▸ EXERCISE PROMPT:
Print them exactly: the lines from the beginning of the entries below through the line that contains "assign f3 = d5;", and only those, with the pictures left out.

─── GIVEN RECORDS ───

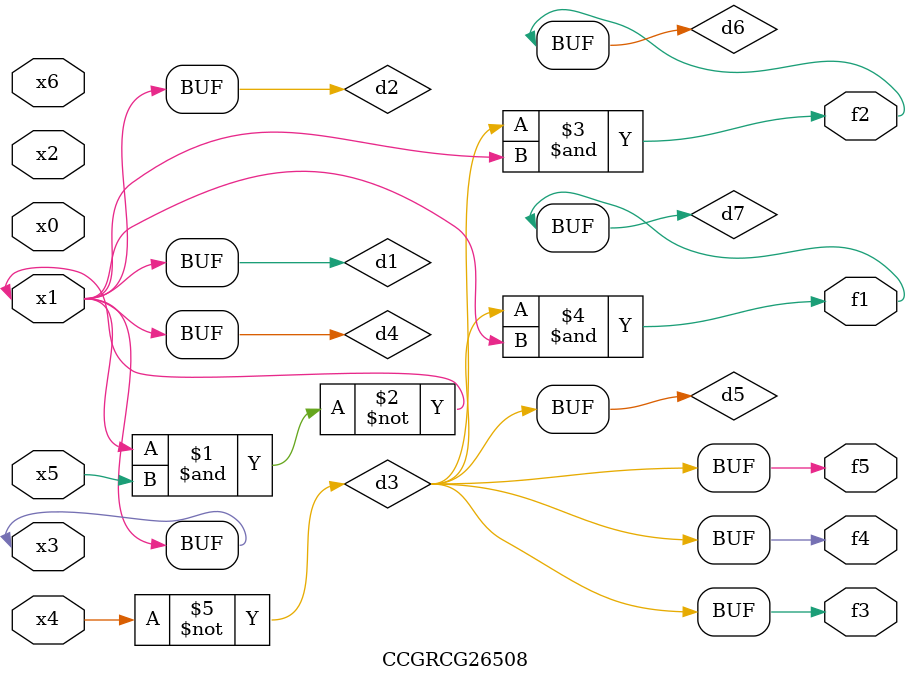
<source format=v>
module CCGRCG26508(
	input x0, x1, x2, x3, x4, x5, x6,
	output f1, f2, f3, f4, f5
);

	wire d1, d2, d3, d4, d5, d6, d7;

	buf (d1, x1, x3);
	nand (d2, x1, x5);
	not (d3, x4);
	buf (d4, d1, d2);
	buf (d5, d3);
	and (d6, d3, d4);
	and (d7, d3, d4);
	assign f1 = d7;
	assign f2 = d6;
	assign f3 = d5;
	assign f4 = d5;
	assign f5 = d5;
endmodule

</source>
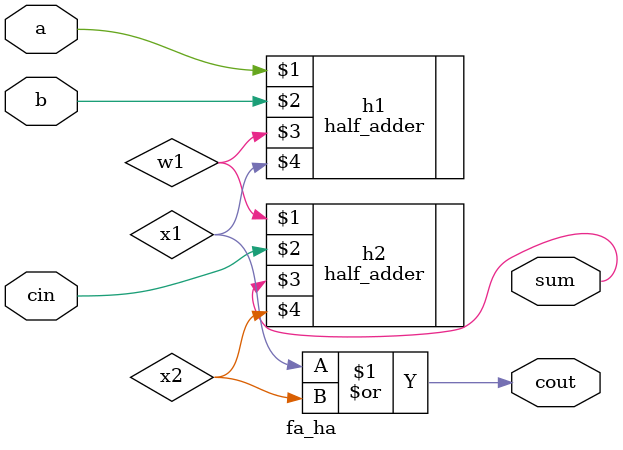
<source format=v>

module fa_ha(input a, b, cin,
             output sum, cout
             );


             half_adder h1(a, b, w1, x1);
             half_adder h2(w1, cin, sum, x2);

             assign cout = x1 | x2;

endmodule


</source>
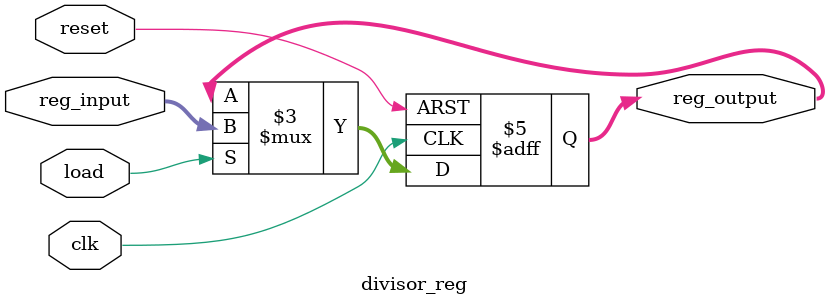
<source format=v>

module divisor_reg(	reg_output,              // output (8 bits)
					reg_input,              // input (8 bits)
					load,					// input
					clk,                    // clock input
					reset);                 // async reset 

// Outputs
output [7:0] reg_output;

// Inputs
input [7:0] reg_input;
input load;
input clk;
input reset;


// Regs
reg [7:0] reg_output;

// Wires

// Behavioural Description

always @(posedge clk or posedge reset) begin
	if (reset) begin
		// async reset
		reg_output = 8'b00000000;		// reset register value    
	end
	else if (load) begin
		// load register selected
		reg_output = reg_input;		// bits [6:0] of register loaded with value of  input
	end
end

endmodule

</source>
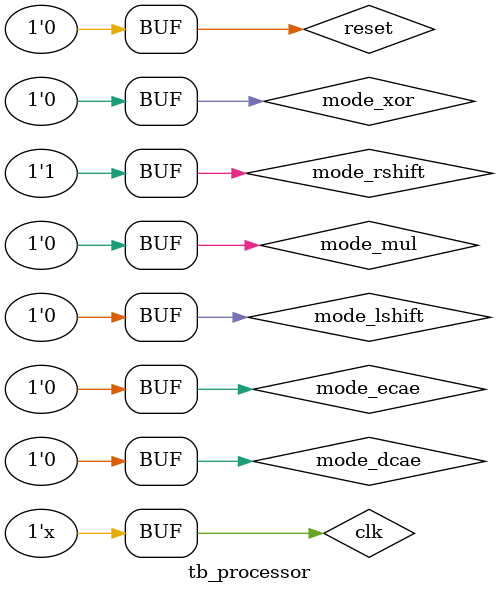
<source format=sv>
module tb_processor();

    logic clk, reset;
    logic mode_xor, mode_rshift, mode_lshift, mode_ecae, mode_dcae;
    logic mode_mul;

	processor dut(clk, reset, mode_xor, mode_rshift,
        mode_lshift, mode_ecae, mode_dcae, mode_mul);
	 

    always #5 clk = ~clk;
    initial begin
        clk = 0;
        mode_xor = 0;
        mode_rshift = 0;
        mode_lshift = 0;
        mode_ecae = 0;
        mode_dcae = 0;
        mode_mul = 0;
        reset = 1; # 10 ;
		reset = 0;
        #10;
        mode_rshift = 1;
    end

endmodule
</source>
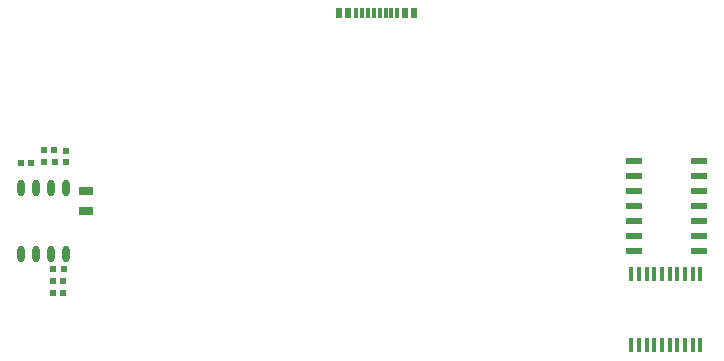
<source format=gbp>
%FSLAX25Y25*%
%MOIN*%
G70*
G01*
G75*
G04 Layer_Color=128*
%ADD10C,0.00787*%
%ADD11C,0.01181*%
%ADD12C,0.03937*%
%ADD13R,0.01969X0.02362*%
%ADD14R,0.05118X0.03150*%
%ADD15R,0.02362X0.01969*%
%ADD16R,0.03937X0.03543*%
%ADD17R,0.02756X0.04921*%
%ADD18R,0.06693X0.03543*%
%ADD19R,0.06299X0.04921*%
%ADD20O,0.02362X0.05512*%
%ADD21O,0.07874X0.05906*%
%ADD22R,0.07874X0.05906*%
%ADD23R,0.03150X0.05118*%
%ADD24R,0.03150X0.03150*%
%ADD25R,0.04921X0.02756*%
%ADD26R,0.05906X0.11811*%
%ADD27O,0.05906X0.07874*%
%ADD28R,0.05906X0.07874*%
%ADD29R,0.03543X0.03937*%
G04:AMPARAMS|DCode=30|XSize=118.11mil|YSize=59.06mil|CornerRadius=14.76mil|HoleSize=0mil|Usage=FLASHONLY|Rotation=270.000|XOffset=0mil|YOffset=0mil|HoleType=Round|Shape=RoundedRectangle|*
%AMROUNDEDRECTD30*
21,1,0.11811,0.02953,0,0,270.0*
21,1,0.08858,0.05906,0,0,270.0*
1,1,0.02953,-0.01476,-0.04429*
1,1,0.02953,-0.01476,0.04429*
1,1,0.02953,0.01476,0.04429*
1,1,0.02953,0.01476,-0.04429*
%
%ADD30ROUNDEDRECTD30*%
%ADD31C,0.07874*%
%ADD32R,0.30709X0.12598*%
%ADD33R,0.17717X0.18504*%
%ADD34R,0.14173X0.15354*%
%ADD35R,0.09843X0.11417*%
%ADD36C,0.02559*%
G04:AMPARAMS|DCode=37|XSize=39.37mil|YSize=82.68mil|CornerRadius=17.72mil|HoleSize=0mil|Usage=FLASHONLY|Rotation=0.000|XOffset=0mil|YOffset=0mil|HoleType=Round|Shape=RoundedRectangle|*
%AMROUNDEDRECTD37*
21,1,0.03937,0.04724,0,0,0.0*
21,1,0.00394,0.08268,0,0,0.0*
1,1,0.03543,0.00197,-0.02362*
1,1,0.03543,-0.00197,-0.02362*
1,1,0.03543,-0.00197,0.02362*
1,1,0.03543,0.00197,0.02362*
%
%ADD37ROUNDEDRECTD37*%
G04:AMPARAMS|DCode=38|XSize=39.37mil|YSize=62.99mil|CornerRadius=17.72mil|HoleSize=0mil|Usage=FLASHONLY|Rotation=0.000|XOffset=0mil|YOffset=0mil|HoleType=Round|Shape=RoundedRectangle|*
%AMROUNDEDRECTD38*
21,1,0.03937,0.02756,0,0,0.0*
21,1,0.00394,0.06299,0,0,0.0*
1,1,0.03543,0.00197,-0.01378*
1,1,0.03543,-0.00197,-0.01378*
1,1,0.03543,-0.00197,0.01378*
1,1,0.03543,0.00197,0.01378*
%
%ADD38ROUNDEDRECTD38*%
%ADD39C,0.02362*%
%ADD40C,0.00197*%
%ADD41C,0.01969*%
%ADD42R,0.01181X0.03347*%
%ADD43R,0.02362X0.03347*%
%ADD44R,0.05512X0.02362*%
%ADD45R,0.01575X0.04724*%
%ADD46C,0.11811*%
%ADD47C,0.00984*%
%ADD48C,0.00394*%
%ADD49C,0.00500*%
%ADD50C,0.01000*%
%ADD51R,0.02769X0.03162*%
%ADD52R,0.05918X0.03950*%
%ADD53R,0.03162X0.02769*%
%ADD54R,0.04737X0.04343*%
%ADD55R,0.03556X0.05721*%
%ADD56R,0.07493X0.04343*%
%ADD57R,0.07099X0.05721*%
%ADD58O,0.03162X0.06312*%
%ADD59O,0.08674X0.06706*%
%ADD60R,0.08674X0.06706*%
%ADD61R,0.03950X0.05918*%
%ADD62R,0.03543X0.03543*%
%ADD63R,0.05721X0.03556*%
%ADD64R,0.06706X0.12611*%
%ADD65O,0.06706X0.08674*%
%ADD66R,0.06706X0.08674*%
%ADD67R,0.04343X0.04737*%
G04:AMPARAMS|DCode=68|XSize=126.11mil|YSize=67.06mil|CornerRadius=18.76mil|HoleSize=0mil|Usage=FLASHONLY|Rotation=270.000|XOffset=0mil|YOffset=0mil|HoleType=Round|Shape=RoundedRectangle|*
%AMROUNDEDRECTD68*
21,1,0.12611,0.02953,0,0,270.0*
21,1,0.08858,0.06706,0,0,270.0*
1,1,0.03753,-0.01476,-0.04429*
1,1,0.03753,-0.01476,0.04429*
1,1,0.03753,0.01476,0.04429*
1,1,0.03753,0.01476,-0.04429*
%
%ADD68ROUNDEDRECTD68*%
%ADD69C,0.03359*%
G04:AMPARAMS|DCode=70|XSize=47.37mil|YSize=90.68mil|CornerRadius=21.72mil|HoleSize=0mil|Usage=FLASHONLY|Rotation=0.000|XOffset=0mil|YOffset=0mil|HoleType=Round|Shape=RoundedRectangle|*
%AMROUNDEDRECTD70*
21,1,0.04737,0.04724,0,0,0.0*
21,1,0.00394,0.09068,0,0,0.0*
1,1,0.04343,0.00197,-0.02362*
1,1,0.04343,-0.00197,-0.02362*
1,1,0.04343,-0.00197,0.02362*
1,1,0.04343,0.00197,0.02362*
%
%ADD70ROUNDEDRECTD70*%
G04:AMPARAMS|DCode=71|XSize=47.37mil|YSize=70.99mil|CornerRadius=21.72mil|HoleSize=0mil|Usage=FLASHONLY|Rotation=0.000|XOffset=0mil|YOffset=0mil|HoleType=Round|Shape=RoundedRectangle|*
%AMROUNDEDRECTD71*
21,1,0.04737,0.02756,0,0,0.0*
21,1,0.00394,0.07099,0,0,0.0*
1,1,0.04343,0.00197,-0.01378*
1,1,0.04343,-0.00197,-0.01378*
1,1,0.04343,-0.00197,0.01378*
1,1,0.04343,0.00197,0.01378*
%
%ADD71ROUNDEDRECTD71*%
%ADD72C,0.03162*%
%ADD73R,0.01981X0.04147*%
%ADD74R,0.03162X0.04147*%
%ADD75R,0.06312X0.03162*%
%ADD76R,0.02375X0.05524*%
D13*
X-107988Y24197D02*
D03*
X-104445Y24197D02*
D03*
X-107972Y28150D02*
D03*
X-104429D02*
D03*
X-107874Y32185D02*
D03*
X-104331D02*
D03*
X-115173Y67602D02*
D03*
X-118717Y67602D02*
D03*
X-110827Y67815D02*
D03*
X-107283D02*
D03*
X-107506Y71949D02*
D03*
X-111049D02*
D03*
D15*
X-103559Y71571D02*
D03*
X-103559Y68028D02*
D03*
D20*
X-108622Y37106D02*
D03*
X-108622Y59153D02*
D03*
X-118622D02*
D03*
X-113622Y37106D02*
D03*
X-103622D02*
D03*
X-113622Y59153D02*
D03*
X-103622D02*
D03*
X-118622Y37106D02*
D03*
D25*
X-96850Y58169D02*
D03*
Y51476D02*
D03*
D42*
X-984Y117529D02*
D03*
X6890D02*
D03*
X4921D02*
D03*
X2953D02*
D03*
X984D02*
D03*
X-2953D02*
D03*
X-4921D02*
D03*
X-6890D02*
D03*
D43*
X-12598D02*
D03*
X-9449D02*
D03*
X12598D02*
D03*
X9449D02*
D03*
D44*
X107283Y68110D02*
D03*
Y38110D02*
D03*
Y43110D02*
D03*
Y48110D02*
D03*
Y53110D02*
D03*
Y58110D02*
D03*
Y63110D02*
D03*
X85827Y68110D02*
D03*
Y63110D02*
D03*
Y58110D02*
D03*
Y53110D02*
D03*
Y48110D02*
D03*
Y43110D02*
D03*
Y38110D02*
D03*
D45*
X107874Y30413D02*
D03*
X105315D02*
D03*
X102756D02*
D03*
X100197D02*
D03*
X97638D02*
D03*
X95079D02*
D03*
X92520D02*
D03*
X89961D02*
D03*
X87402D02*
D03*
X84842D02*
D03*
Y6791D02*
D03*
X87402D02*
D03*
X89961D02*
D03*
X92520D02*
D03*
X95079D02*
D03*
X97638D02*
D03*
X100197D02*
D03*
X102756D02*
D03*
X105315D02*
D03*
X107874D02*
D03*
M02*

</source>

───

▸ TASK RESULT:
<source format=v>
module CCGRCG26508(
	input x0, x1, x2, x3, x4, x5, x6,
	output f1, f2, f3, f4, f5
);

	wire d1, d2, d3, d4, d5, d6, d7;

	buf (d1, x1, x3);
	nand (d2, x1, x5);
	not (d3, x4);
	buf (d4, d1, d2);
	buf (d5, d3);
	and (d6, d3, d4);
	and (d7, d3, d4);
	assign f1 = d7;
	assign f2 = d6;
	assign f3 = d5;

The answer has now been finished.